Released Wednesday, a Lexington housing demand report concludes that there’s a need for 15,160 new single-family detached houses, 6,275 apartments and 1,345 condominiums and “other units” by 2025.
Released Wednesday, a Lexington housing demand report concludes that there’s a need for 15,160 new single-family detached houses, 6,275 apartments and 1,345 condominiums and “other units” by 2025. Herald-Leader

Lexington needs an additional 22,780 housing units in the next eight years to fully meet the demand of a projected influx of 40,000 new residents by 2025, according to the final report on housing demand.

Released Wednesday, the report concludes that projected housing demand includes the need for 15,160 new single-family detached houses, 6,275 apartments and 1,345 condominiums and “other units” by 2025.

That works out to more than 3,000 new housing units per year, which would require more than doubling current production levels.

The study, which was sponsored by Fayette Alliance, home builders, Realtors and local government agencies, does not make pricing and economic predictions.

However, Fayette PVA David O’Neill said in a news release accompanying the study that “continued failure to keep pace with demand will drive up housing costs and place the heaviest burden on those at lower incomes. ... The poor, working class and millennials are increasingly looking to surrounding counties for better affordability. Jessamine, Madison and Scott counties are growing faster than Fayette, especially Scott by a factor of 2 1/2 to 1.”

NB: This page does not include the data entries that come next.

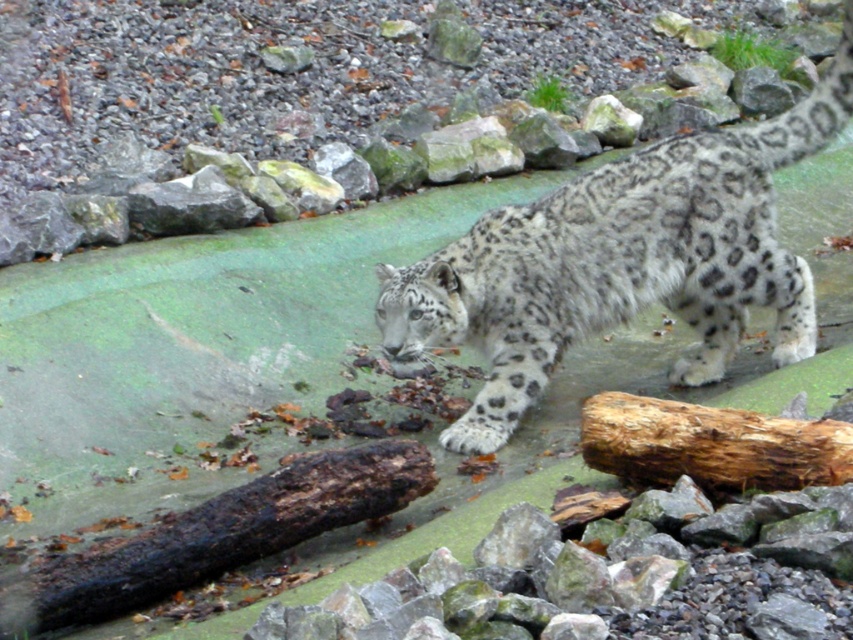
Does point (331, 476) come in front of point (671, 424)?

No, it is behind (671, 424).

Between charcoal-brown wood at lower left and rough brown log at lower right, which one appears on the left side from the viewer's perspective?

charcoal-brown wood at lower left is more to the left.

Identify the location of charcoal-brown wood at lower left. (218, 536).

Can you confirm if snowy fur snow leopard at center is positioned below charcoal-brown wood at lower left?

Actually, snowy fur snow leopard at center is above charcoal-brown wood at lower left.

Measure the distance from snowy fur snow leopard at center to charcoal-brown wood at lower left.

snowy fur snow leopard at center and charcoal-brown wood at lower left are 1.59 meters apart.

Is point (628, 276) more distant than point (218, 506)?

Yes, point (628, 276) is farther from viewer.

Find the location of `snowy fur snow leopard at center`. snowy fur snow leopard at center is located at coordinates (621, 260).

Based on the photo, between snowy fur snow leopard at center and rough brown log at lower right, which one is positioned lower?

rough brown log at lower right

Is snowy fur snow leopard at center to the right of rough brown log at lower right from the viewer's perspective?

Yes, snowy fur snow leopard at center is to the right of rough brown log at lower right.

Where is `snowy fur snow leopard at center`? This screenshot has width=853, height=640. snowy fur snow leopard at center is located at coordinates (621, 260).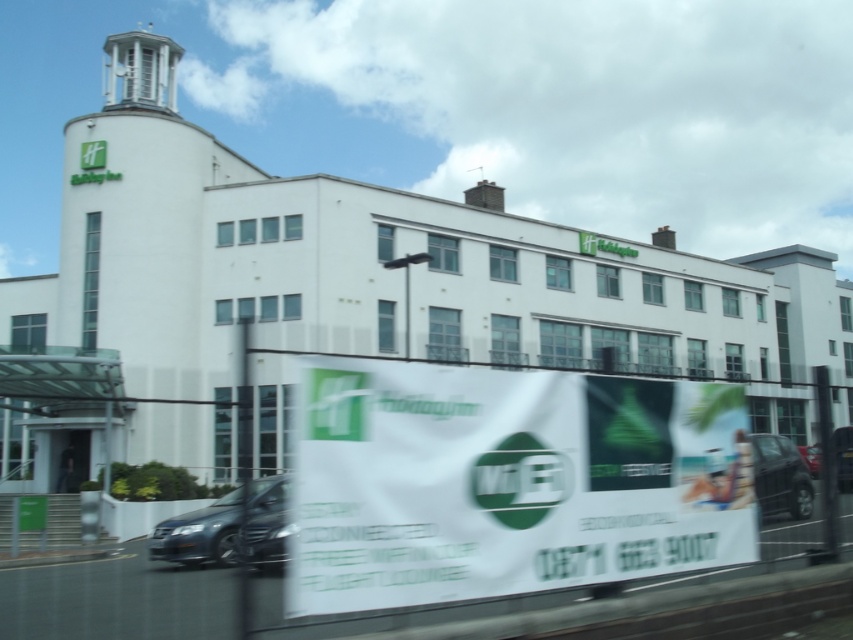
Question: Does shiny metallic car at lower left appear under shiny black car at lower right?

Choices:
 (A) no
 (B) yes

Answer: (B)

Question: Which of the following is the farthest from the observer?

Choices:
 (A) shiny metallic car at lower left
 (B) shiny black car at lower right

Answer: (A)

Question: Based on their relative distances, which object is nearer to the white fabric banner at center?

Choices:
 (A) shiny black car at lower right
 (B) shiny metallic car at lower left

Answer: (A)

Question: Can you confirm if shiny metallic car at lower left is thinner than shiny black car at lower right?

Choices:
 (A) yes
 (B) no

Answer: (B)

Question: Which is farther from the shiny black car at lower right?

Choices:
 (A) white fabric banner at center
 (B) shiny metallic car at lower left

Answer: (B)

Question: Can you confirm if shiny metallic car at lower left is bigger than shiny black car at lower right?

Choices:
 (A) no
 (B) yes

Answer: (B)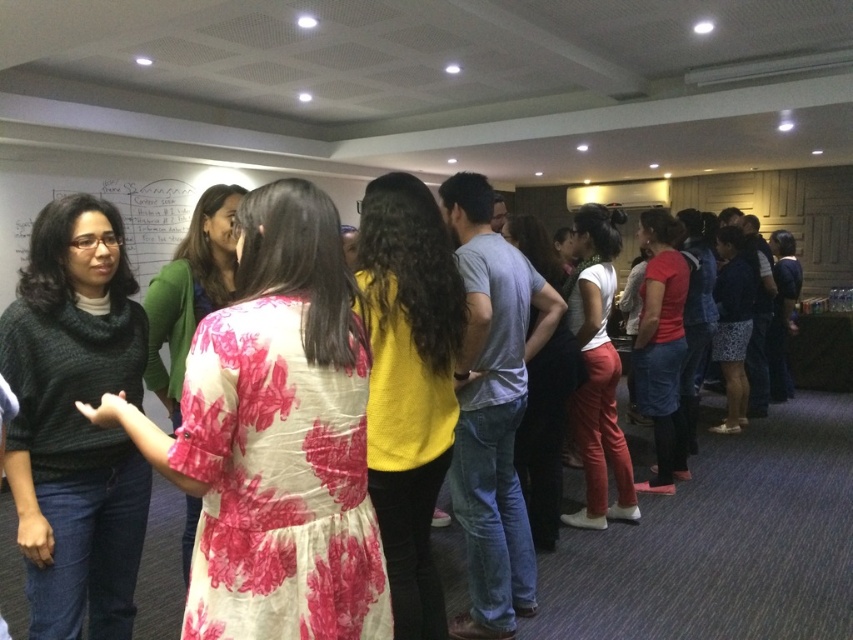
Question: Among these points, which one is farthest from the camera?

Choices:
 (A) (24, 323)
 (B) (397, 484)
 (C) (544, 529)
 (D) (328, 596)

Answer: (C)

Question: Based on their relative distances, which object is nearer to the floral fabric dress at center?

Choices:
 (A) knitted dark green sweater at left
 (B) floral cotton dress at center
 (C) matte red shirt at center

Answer: (A)

Question: Is white matte pants at center bigger than floral fabric dress at center?

Choices:
 (A) yes
 (B) no

Answer: (A)

Question: Which of the following is the farthest from the observer?

Choices:
 (A) matte yellow shirt at center
 (B) floral cotton dress at center
 (C) yellow matte sweater at center
 (D) white matte pants at center

Answer: (D)

Question: Can you confirm if white matte pants at center is positioned to the right of matte yellow shirt at center?

Choices:
 (A) yes
 (B) no

Answer: (A)

Question: Does floral cotton dress at center appear on the left side of matte red shirt at center?

Choices:
 (A) no
 (B) yes

Answer: (B)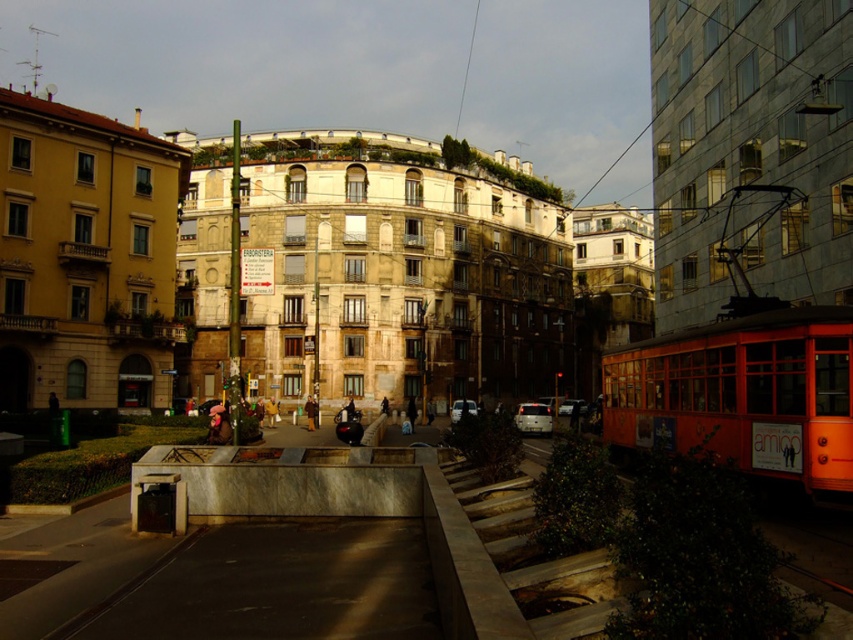
You are a delivery drone with a wingspan of 1.2 meters. You need to fly through the gap between the white glossy car at center and the silver metallic car at center. Can you safely pass through without touching either vehicle?

The gap between the white glossy car at center and the silver metallic car at center is 15.66 meters, which is significantly wider than the drone wingspan of 1.2 meters. Yes, the drone can safely pass through the gap without touching either vehicle.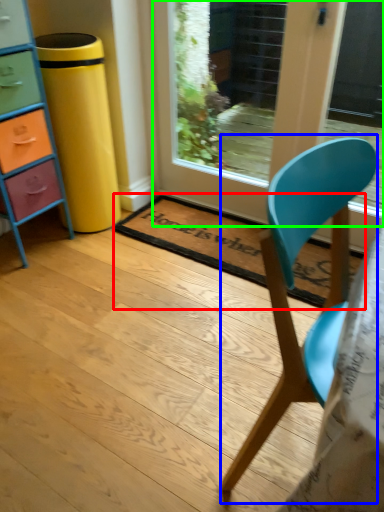
Question: Based on their relative distances, which object is nearer to mat (highlighted by a red box)? Choose from chair (highlighted by a blue box) and door (highlighted by a green box).

Choices:
 (A) chair
 (B) door

Answer: (B)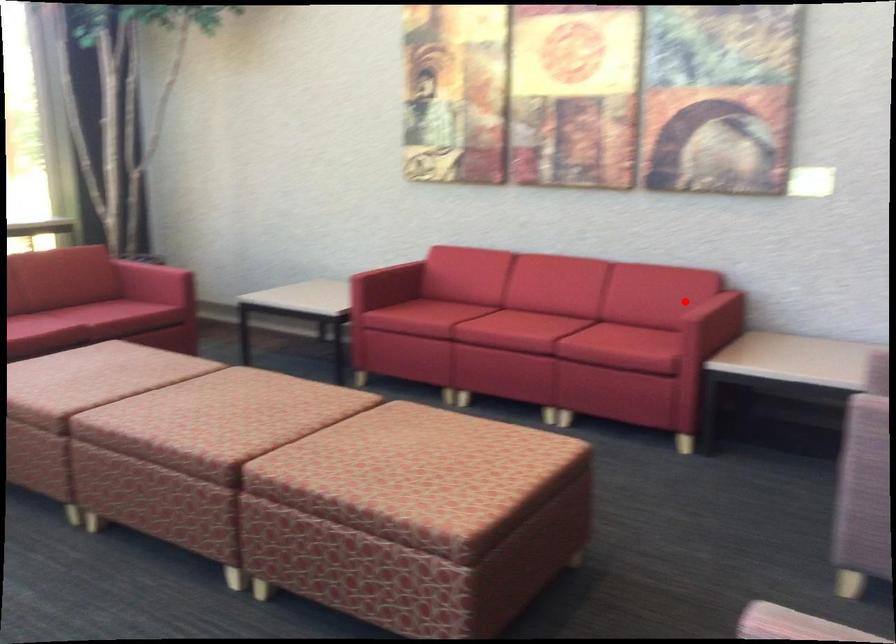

Susan Speckert executive director of the Fayette Alliance had argued in an op-ed published in the Herald-Leader and on Kentucky.com in March that the community should respond to changing demographics by recommitting to infill and redevelopment as its primary growth strategy.

“Done in an intentional and planned way, infill and redevelopment is sustainable and ensures continued investment into and improvement of our city while protecting our iconic Bluegrass landscape,” Speckert wrote.

Although the final version of the study says that Lexington’s “eds and meds” sector — school, college, university and health care — is thriving, Fayette County jobs are increasingly filled by commuters.

In 2014, less than half of all jobs located in the county were filled by Fayette residents, compared with 61.1 percent in 2002.

O’Neill also said that the housing shortage is driving home buyers and investors into neighborhoods in and around Lexington’s urban core, displacing current residents, increasing housing prices and decreasing the number of affordable housing units.

For single-family homes, the median price for homes purchased with a  1/4-acre to  1/2-acre lot from 2011 to 2016 was $232,500. The least costly single-family median home price for that period was for townhomes, at $140,953; however, the number of townhomes sold runs far behind the number of single-family homes.

The number of affordable apartments is also on the decline because of increasing rents, but even rental vouchers and redeveloped units are not coming close to bridging the gap, the report notes.

“As a community we have a duty to address these complex and interrelated issues in the 2018 Comprehensive Plan update, regardless of whether we increase the availability of build-able land through expansion of the Urban Service Area, we must proudly and rapidly improve our strategy for incentiving and increasing infill, redevelopment and urban density,” O’Neill said in his release.